Andrew emerged from Ava’s room with the baby, still in her pink pajamas, in his arms. “Not feeling good?”
“Ugh,” she gasped, as another wave of dizziness rolled over her. “I think I’m sick,” she said and flopped back down on the mattress. Andrew felt her forehead and the glands in her neck.
“No fever, but it could be a stomach bug. Want to call the doctor?”
Sure, Becky thought. And get lectured about the ten—no, fifteen—pounds she’d failed to shed since Ava’s birth? “I’ll be okay,” she said. “Do we have any ginger ale?”
Andrew carried Ava down to the kitchen and came back up, five minutes later, with flat ginger ale and a plate of saltines. Becky sipped and munched. “Much better,” she said. “Yum. You know, I don’t think I’ve had a saltine since I was . . .” Her voice trailed off. She stared up at Andrew. “Oh, shit.”
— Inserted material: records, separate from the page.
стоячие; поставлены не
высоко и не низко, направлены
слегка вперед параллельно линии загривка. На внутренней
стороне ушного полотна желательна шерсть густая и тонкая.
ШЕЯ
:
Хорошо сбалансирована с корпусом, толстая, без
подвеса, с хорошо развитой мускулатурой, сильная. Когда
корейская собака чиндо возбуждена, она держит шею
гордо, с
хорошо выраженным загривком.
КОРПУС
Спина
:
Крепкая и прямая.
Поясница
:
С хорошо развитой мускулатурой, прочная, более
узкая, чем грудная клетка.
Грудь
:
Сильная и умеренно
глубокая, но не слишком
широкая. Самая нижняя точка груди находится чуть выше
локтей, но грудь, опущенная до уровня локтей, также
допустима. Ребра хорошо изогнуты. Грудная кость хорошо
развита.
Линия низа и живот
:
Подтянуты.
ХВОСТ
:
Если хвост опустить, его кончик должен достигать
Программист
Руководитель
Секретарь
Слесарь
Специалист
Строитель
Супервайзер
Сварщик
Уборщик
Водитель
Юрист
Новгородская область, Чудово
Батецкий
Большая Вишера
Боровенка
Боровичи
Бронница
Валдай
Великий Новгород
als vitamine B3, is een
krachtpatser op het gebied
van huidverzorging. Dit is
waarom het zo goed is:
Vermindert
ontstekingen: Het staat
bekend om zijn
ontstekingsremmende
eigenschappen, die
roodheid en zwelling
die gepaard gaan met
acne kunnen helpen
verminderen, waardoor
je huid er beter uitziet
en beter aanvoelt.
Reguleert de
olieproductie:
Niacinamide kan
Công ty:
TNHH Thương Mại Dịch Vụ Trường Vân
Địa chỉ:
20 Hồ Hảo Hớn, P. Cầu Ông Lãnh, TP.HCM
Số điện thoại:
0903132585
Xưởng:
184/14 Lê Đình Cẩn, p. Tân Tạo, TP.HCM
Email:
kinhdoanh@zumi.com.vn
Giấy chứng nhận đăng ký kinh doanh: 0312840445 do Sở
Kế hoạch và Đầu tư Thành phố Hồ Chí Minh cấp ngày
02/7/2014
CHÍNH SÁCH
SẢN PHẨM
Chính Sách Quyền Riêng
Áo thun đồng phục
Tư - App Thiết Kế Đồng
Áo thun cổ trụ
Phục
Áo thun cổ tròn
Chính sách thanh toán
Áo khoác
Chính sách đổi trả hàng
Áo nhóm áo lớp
Andrew had the nerve to look pleased as he carried Ava into her room. “I think Grumbelina and I are going to take a walk,” he said.
“Oh, shit,” Becky repeated.
“Now, let’s not get ahead of ourselves,” Andrew said. He was beaming as he carried Ava out of the room. Becky heard him say, “Would you like a little brother or sister?”
Oh, shit, she thought again and pulled the quilt up over her head.
Fifteen minutes later, Andrew and Ava were back, with a bag from the drugstore.
“What is that child wearing?” Becky grumbled, taking in her daughter’s ensemble of red-and-yellow-checked corduroy pants, a lime-green onesie, a pink sweater, and a blue ski cap. Andrew was a dear, sweet man, but he was also color-blind. At least he’d avoided the hot-pink fake-fur-trimmed leggings that Mimi had sent, along with matching marabou mules.